DATA TO PROCESS below:

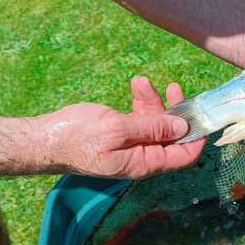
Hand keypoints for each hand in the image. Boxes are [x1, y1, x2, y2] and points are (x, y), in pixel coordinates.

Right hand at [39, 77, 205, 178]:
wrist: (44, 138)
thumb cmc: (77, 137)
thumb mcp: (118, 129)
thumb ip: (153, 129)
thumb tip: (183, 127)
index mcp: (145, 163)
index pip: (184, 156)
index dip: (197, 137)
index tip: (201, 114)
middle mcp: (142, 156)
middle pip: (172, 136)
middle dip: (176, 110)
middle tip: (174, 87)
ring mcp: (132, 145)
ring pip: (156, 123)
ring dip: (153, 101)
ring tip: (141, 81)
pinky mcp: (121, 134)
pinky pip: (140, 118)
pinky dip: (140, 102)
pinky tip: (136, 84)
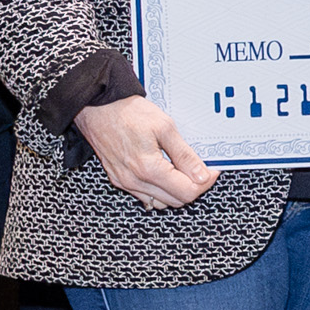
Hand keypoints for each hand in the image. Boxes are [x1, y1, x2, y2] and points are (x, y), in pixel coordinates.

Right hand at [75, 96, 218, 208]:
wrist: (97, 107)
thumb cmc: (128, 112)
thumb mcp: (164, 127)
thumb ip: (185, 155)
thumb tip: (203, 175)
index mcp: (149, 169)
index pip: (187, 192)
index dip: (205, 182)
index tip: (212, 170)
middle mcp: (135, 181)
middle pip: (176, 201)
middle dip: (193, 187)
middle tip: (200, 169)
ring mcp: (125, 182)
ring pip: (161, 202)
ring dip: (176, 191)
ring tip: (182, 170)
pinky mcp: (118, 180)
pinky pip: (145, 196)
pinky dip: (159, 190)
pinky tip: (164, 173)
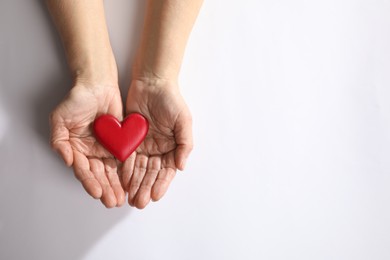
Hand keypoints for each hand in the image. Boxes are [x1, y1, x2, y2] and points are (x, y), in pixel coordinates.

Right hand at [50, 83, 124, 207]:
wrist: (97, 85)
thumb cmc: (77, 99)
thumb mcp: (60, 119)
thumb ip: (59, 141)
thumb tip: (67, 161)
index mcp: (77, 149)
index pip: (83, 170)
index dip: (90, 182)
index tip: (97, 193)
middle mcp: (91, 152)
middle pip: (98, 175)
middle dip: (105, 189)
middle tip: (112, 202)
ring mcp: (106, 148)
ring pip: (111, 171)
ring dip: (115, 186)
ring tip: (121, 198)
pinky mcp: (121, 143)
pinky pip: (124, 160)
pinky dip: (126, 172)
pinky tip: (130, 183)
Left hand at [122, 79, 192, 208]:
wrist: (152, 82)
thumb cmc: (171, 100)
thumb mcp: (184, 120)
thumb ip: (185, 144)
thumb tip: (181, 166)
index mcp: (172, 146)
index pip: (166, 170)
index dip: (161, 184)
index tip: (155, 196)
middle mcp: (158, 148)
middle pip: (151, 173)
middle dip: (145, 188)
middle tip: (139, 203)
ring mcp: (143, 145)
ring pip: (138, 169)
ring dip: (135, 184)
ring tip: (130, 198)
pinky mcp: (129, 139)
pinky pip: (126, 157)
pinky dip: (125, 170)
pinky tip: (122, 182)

End of DATA TO PROCESS.
DATA TO PROCESS below:

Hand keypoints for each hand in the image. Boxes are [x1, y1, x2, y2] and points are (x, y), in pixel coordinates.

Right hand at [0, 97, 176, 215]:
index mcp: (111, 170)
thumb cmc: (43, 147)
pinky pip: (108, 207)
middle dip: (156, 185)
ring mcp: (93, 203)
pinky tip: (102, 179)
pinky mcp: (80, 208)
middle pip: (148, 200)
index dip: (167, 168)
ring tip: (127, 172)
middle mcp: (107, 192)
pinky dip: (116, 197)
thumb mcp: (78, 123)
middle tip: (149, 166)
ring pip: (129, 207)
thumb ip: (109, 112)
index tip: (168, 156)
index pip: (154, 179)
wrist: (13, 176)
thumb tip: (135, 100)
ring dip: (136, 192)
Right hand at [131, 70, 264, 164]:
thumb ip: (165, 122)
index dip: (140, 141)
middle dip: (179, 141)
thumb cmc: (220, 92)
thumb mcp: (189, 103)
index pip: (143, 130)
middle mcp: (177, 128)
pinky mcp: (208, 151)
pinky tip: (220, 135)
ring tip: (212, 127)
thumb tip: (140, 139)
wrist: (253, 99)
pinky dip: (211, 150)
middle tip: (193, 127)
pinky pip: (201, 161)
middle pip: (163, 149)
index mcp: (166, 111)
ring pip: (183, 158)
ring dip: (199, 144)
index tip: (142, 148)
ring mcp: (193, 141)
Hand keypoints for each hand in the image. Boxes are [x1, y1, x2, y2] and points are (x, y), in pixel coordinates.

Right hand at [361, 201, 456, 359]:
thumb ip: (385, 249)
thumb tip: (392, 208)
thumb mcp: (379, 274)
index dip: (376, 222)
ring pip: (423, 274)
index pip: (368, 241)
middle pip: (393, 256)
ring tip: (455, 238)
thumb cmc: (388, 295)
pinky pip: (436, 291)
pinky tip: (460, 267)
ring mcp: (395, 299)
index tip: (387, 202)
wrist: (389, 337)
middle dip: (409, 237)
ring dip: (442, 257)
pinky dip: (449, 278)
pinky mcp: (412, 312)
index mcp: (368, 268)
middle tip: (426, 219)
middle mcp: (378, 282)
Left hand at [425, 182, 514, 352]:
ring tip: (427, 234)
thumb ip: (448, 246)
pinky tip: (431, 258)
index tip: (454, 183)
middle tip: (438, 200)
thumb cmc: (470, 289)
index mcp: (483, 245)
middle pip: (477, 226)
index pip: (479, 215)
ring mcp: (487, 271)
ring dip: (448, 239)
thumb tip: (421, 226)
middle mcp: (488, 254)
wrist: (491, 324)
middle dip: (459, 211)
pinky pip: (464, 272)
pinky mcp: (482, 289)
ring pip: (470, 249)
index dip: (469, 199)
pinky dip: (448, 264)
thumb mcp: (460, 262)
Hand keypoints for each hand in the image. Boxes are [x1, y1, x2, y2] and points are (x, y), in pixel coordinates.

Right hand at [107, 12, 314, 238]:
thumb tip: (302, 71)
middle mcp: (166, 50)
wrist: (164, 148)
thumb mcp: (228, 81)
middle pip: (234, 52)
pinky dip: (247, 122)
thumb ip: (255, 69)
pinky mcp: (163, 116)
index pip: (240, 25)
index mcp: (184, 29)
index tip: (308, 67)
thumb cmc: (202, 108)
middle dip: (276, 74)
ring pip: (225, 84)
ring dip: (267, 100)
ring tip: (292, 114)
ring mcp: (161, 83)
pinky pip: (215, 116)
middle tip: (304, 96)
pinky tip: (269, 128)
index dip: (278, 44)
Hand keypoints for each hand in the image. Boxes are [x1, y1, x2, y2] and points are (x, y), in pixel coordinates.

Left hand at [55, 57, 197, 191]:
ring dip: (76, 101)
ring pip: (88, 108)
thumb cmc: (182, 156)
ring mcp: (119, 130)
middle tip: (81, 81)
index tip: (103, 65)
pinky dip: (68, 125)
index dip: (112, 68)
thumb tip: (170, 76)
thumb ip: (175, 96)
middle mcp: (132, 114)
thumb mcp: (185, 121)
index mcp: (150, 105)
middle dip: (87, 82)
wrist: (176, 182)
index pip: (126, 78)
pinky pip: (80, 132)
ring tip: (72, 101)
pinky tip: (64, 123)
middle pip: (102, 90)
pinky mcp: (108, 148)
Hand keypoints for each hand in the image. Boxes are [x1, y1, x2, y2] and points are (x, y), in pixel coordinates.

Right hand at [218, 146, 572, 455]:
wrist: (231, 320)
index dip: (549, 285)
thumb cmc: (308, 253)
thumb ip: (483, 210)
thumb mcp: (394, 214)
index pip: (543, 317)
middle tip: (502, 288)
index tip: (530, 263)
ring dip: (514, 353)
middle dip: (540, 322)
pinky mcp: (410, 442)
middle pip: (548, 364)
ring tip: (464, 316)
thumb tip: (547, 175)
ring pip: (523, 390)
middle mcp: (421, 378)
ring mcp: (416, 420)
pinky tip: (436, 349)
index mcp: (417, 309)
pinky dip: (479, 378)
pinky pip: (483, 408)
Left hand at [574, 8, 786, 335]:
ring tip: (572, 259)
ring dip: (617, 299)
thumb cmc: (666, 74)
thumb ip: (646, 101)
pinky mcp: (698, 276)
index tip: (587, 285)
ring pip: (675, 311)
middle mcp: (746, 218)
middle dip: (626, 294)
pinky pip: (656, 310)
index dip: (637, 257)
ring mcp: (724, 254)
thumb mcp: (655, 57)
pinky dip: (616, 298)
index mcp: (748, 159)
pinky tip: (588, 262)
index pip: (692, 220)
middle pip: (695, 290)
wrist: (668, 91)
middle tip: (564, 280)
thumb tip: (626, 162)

End of DATA TO PROCESS.

■ TASK ITEM
In the listing above, find the line containing "ring tip: (292, 114)" and the line containing "index tip: (530, 263)", then retype both and every line between them exactly, with nothing else.

■ RESPONSE AREA
ring tip: (292, 114)
ring mcp: (161, 83)
pinky pip: (215, 116)
middle tip: (304, 96)
pinky tip: (269, 128)
index dip: (278, 44)
Hand keypoints for each hand in the image. Boxes are [x1, y1, x2, y2] and points are (x, y), in pixel coordinates.

Left hand at [55, 57, 197, 191]:
ring dip: (76, 101)
ring pip: (88, 108)
thumb cmc: (182, 156)
ring mcp: (119, 130)
middle tip: (81, 81)
index tip: (103, 65)
pinky dip: (68, 125)
index dip: (112, 68)
thumb tip: (170, 76)
thumb ip: (175, 96)
middle mcp: (132, 114)
thumb mcp: (185, 121)
index mcp: (150, 105)
middle dip: (87, 82)
wrist: (176, 182)
index pip: (126, 78)
pinky pip: (80, 132)
ring tip: (72, 101)
pinky tip: (64, 123)
middle pip: (102, 90)
pinky mcp: (108, 148)
Hand keypoints for each hand in the image. Boxes are [x1, y1, x2, y2] and points are (x, y), in pixel coordinates.

Right hand at [218, 146, 572, 455]:
wrist: (231, 320)
index dip: (549, 285)
thumb cmc: (308, 253)
thumb ip: (483, 210)
thumb mcp: (394, 214)
index pip: (543, 317)
middle tip: (502, 288)
index tip: (530, 263)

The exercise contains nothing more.